The internet however was something that took this nude picture machine (video was not quite as accessible for our dial up) to the next level in a way i was not prepared for. I began to look for ways to access porn to the point where it became an obsession to get more and more. I quickly found a style of porn that I liked best. I started off with looking at nude drawings of Sailor Moon (hentai) which was more of an appreciation for the female form.
As I grew older i began to desire more from my porn, and discovered the industry again that had now spread like a cancer online. It was not long before I began to masturbate to these images and videos. The older I got (I’m 31 now) the more i would look for young, beautiful, slim women who i would rub one out to before going to bed. I would also spend hours sometimes looking for the perfect video or picture sometimes spending hours and hours with no sleep, even if i had to work the next day.
Like I said I was hooked. I realized that this was not necessarily healthy, although I wasn’t allowing it detract from my life beyond losing a few nights of sleep. The thing that bugged me was that it became something I would have to do every day. The masturbation to orgasm was a staple part of my day.
Once I became a born again christian i realized i needed help, so i read a few books to try to get some support. The results were not very impressive.

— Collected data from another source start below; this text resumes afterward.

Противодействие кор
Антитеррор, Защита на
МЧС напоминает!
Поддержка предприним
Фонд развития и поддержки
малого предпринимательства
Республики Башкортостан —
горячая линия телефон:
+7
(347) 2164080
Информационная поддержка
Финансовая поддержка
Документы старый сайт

If anything i just wanted to go deeper and get that perfect orgasm to my perfect video with the perfect girl.
I basically realized that I would have to repent and ask God to help me because I was failing miserably. I called out to the Lord Jesus and told him I was willing to change if he would heal me. 90 days later I’m porn free, and also haven’t masturbated at all. My hand will occasionally stray to my genitals and i will just gently guide them somewhere else. I’m never mad about it. I just choose not to do it any more. I have no desire to look at porn. I have no desire to masturbate. I have no desire to have sexual relations.
I’m not saying that if a woman who I loved deeply was to become my wife then of course I would be doing her and myself a dis-service by depriving us of the God given right to have sex. In our culture sex is discounted as either something to be ashamed of or on the other side it’s no big deal.
I’ve had enough casual sex to realize that it’s not something that I’m going to pursue. The right girl might come along and if i choose to make out with her, fool around, and have consensual sex then in my mind that would be healthier. Rather than hiding in my room in the dark masturbating to porn and believing that this is how sex really is it would be better to engage real women in the real world. Also the key is to have no expectation of sex like ever.
There is no rush for me to have sex. I have much more important things to focus on. Building my YouTube channel for instance, and writing good content on this blog. Finishing my associates degree in Liberal Arts. Reading 2-3 books a week. Hitting the gym, and doing a high intensity aerobic exercise program. Being a vegan and being a better man in general.
This may be something you want to look into. Call out to the Lord and ask him to grant you repentance. Repentance is something that is granted. Trying to quit through willpower alone will lead you to failure. Ask Jesus to take the addiction away and have faith that He already has. Then just walk the rest of the way yourself. Stay in the word. Read the books that deal with sexual immorality and with human relationships.
Porn creates this fantasy world that doesn’t even exist. It dulls the mind and makes you empty yourself of much needed mojo (aka your semen.) In moderation you may not notice any adverse side effects. I would rather not do it at all and keep myself free for the best activities that will contribute to my higher priorities like loving God, loving others, and loving myself. Peace!